What are the stages of experience design?
Most XD projects move through six phases: research and discovery, synthesis and strategy, ideation and design, prototyping and testing, implementation, and iteration. These aren't strictly sequential; teams frequently revisit earlier stages as they learn. For climate tech companies, the research phase often extends longer than expected because understanding the full buyer landscape across technical, commercial, and procurement stakeholders takes time to do properly.
How is experience design different from traditional design?
Traditional design disciplines each own a specific output: graphic design creates visual communication, industrial design creates physical products, UI/UX design creates digital interfaces. Experience design coordinates these outputs into a coherent journey, paying attention to how each touchpoint builds on or undermines the others. In practical terms, this means asking not just "is the website well designed?" but "does the website, the product demo, the sales deck, and the onboarding experience all tell the same story?"
What skills do experience designers need?
Experience designers work across research, strategic messaging, interaction design, visual systems, content strategy, and systems thinking. The skill that is most undervalued and most critical in climate tech contexts is the ability to translate technical depth into buyer-accessible language without losing accuracy. Many designers can make something look credible; fewer can make something technically complex feel immediately clear to a non-specialist buyer.
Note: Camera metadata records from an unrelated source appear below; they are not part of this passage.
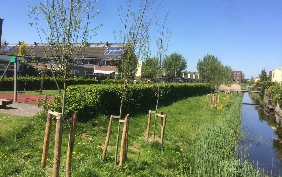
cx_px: 140
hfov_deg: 61.2
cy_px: 73
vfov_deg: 40.5
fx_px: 238
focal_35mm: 31
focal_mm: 4.15
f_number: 2.2
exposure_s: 1/1580
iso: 32
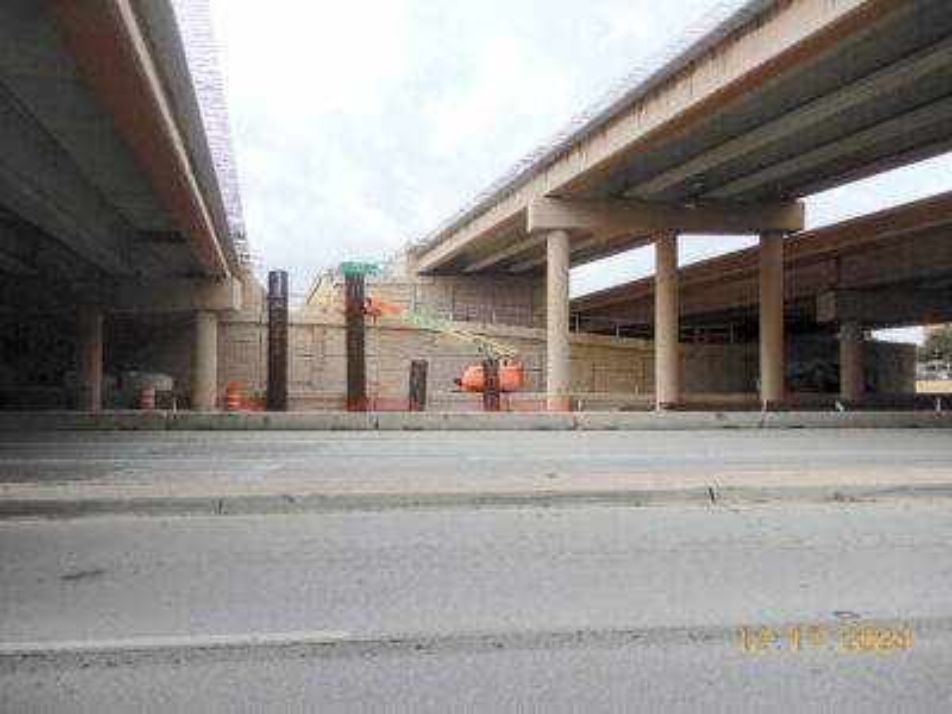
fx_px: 660
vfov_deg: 56.8
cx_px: 476
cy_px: 357
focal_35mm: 24
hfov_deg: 71.6
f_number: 3.4
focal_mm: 4.3
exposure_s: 1/640
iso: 80
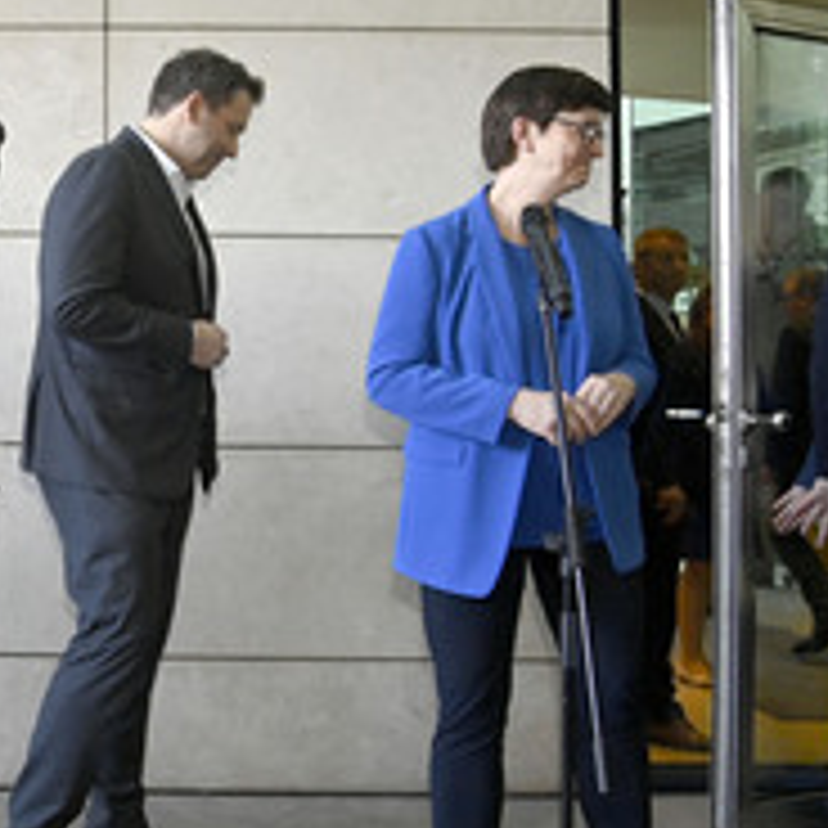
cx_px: -115
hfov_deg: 30.0
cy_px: 436
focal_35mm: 50
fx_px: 1353
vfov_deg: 34.0
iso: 4000
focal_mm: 24
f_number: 6.3
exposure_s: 1/250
How do you measure experience design success?
Success metrics include quantitative measures like conversion rates, trial activation rates, pipeline influence, and customer lifetime value, as well as qualitative signals like buyer feedback, brand perception audits, and sales team input on how materials land in conversations. For climate tech companies with long sales cycles, early indicators such as demo request rates and time-to-qualified-lead are often more immediately measurable than closed revenue. Top-performing organizations track design performance with the same discipline as financial metrics.